The situation in the English colonies appears to have been a reflection of the Mother Country. In 1660, the rules introduced in Harvard College included the following:

It is hereby ordered that the president and fellows of the Harvard College have the powers to punish all misdeeds of the young men in their college. They are to use their best judgement and punish by fines or whipping in the hall publicly, as the nature of the offense shall call for. (quoted by Cubberley, 1919, 57)

There is record of a student being publicly whipped for blasphemy in 1674. The chastisement was preceded with a prayer.

Christopher Dock, who is reputed to have published in 1750 the first book on teaching in what was to become the United States of America, described his methods as follows:

When all the little ones have recited, these [those who have not been able to recite the scripture passage] are asked again and any one having failed in more than three trials a second time, is called "Lazy" by the entire class and his name is written down. Whether such a child fear the rod or not, I know from experience that this denunciation of the children hurts more than if I were constantly to wield and flourish the rod...
Where the Lord does not help build, all that build work in vain. The slap of the hand, hazel branch and birch rod are means of preventing a wicket outburst, but they cannot change the stubborn heart, which holds us all in such a sway since the fall, that we are all inclined more to the bad than to the good, so long as the heart is unchanged and not renewed by the spirit of God. But while the seed of wickedness is present, remove it, not only from ourselves, but from our fellow man and from our youth. (edited by Knight and Hall, 1951, 32)



3.6 Summary

The educational dimension of the Renaissance was restricted to a few schools and a few writers. The rediscovery of Classical writers such as Quintilian helped stimulate a more humane approach to teaching methods, first in Italy with Vergerio, Vittorino and Guarino, all practising schoolmasters. In the north, those notable and influential writers, Erasmus and Montaigne, strongly denounced the physical cruelty which characterised the treatment of children. Most of the Protestant leaders, with their literal interpretation of the Old Testament edicts, accepted corporal punishment as the appropriate method of saving the child from his inherited evil tendencies. A significant exception to this was Comenius who denied the efficacy of chastisement in motivating children to learn; he did, nevertheless, accept it as a final resort for moral purposes.

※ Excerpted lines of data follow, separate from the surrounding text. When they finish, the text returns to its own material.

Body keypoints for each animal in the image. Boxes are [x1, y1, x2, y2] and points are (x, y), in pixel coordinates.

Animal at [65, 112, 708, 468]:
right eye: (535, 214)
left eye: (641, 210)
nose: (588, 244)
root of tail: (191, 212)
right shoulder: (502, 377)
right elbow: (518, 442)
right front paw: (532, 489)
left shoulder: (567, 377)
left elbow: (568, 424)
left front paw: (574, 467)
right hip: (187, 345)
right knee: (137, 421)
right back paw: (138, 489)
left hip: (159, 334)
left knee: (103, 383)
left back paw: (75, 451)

Organised Catholic orders originating in France, particularly the Jesuits and the Christian Brothers of de la Salle, organised teaching methods to a much more subtle degree than had previously been attempted. While the control of the child was extremely important, the crude method of physical violence was kept to a minimum, and later outlawed, at least in theory, in their schools. Continental schools were later to be a contrast and an example to the schools in the English-speaking world in this matter.

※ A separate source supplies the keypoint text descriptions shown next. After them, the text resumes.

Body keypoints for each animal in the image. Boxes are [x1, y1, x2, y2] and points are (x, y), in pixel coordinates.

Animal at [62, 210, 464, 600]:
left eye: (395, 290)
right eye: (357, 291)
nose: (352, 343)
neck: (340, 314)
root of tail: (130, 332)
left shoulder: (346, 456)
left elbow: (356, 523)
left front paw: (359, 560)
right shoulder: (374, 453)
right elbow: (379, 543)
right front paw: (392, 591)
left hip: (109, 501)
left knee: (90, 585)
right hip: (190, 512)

There was an unfulfilled hope in the 16th century, with Mulcaster and particularly Ascham, that England would develop less rigorous teaching methods. Occasional protests, either directly or in satirical literature, were made against the brutality of the English schools in the following two-hundred years. John Locke opposed the use of punishment in the learning situation, but he also reinforced the general English belief in the need for a "hardened" character. This public belief in, and acceptance of, physical pain, plus the lack of any regulations which set down minimum standards of acceptable practices, allowed the schools of England their freedom to continue ancient practices undisturbed by outside interference.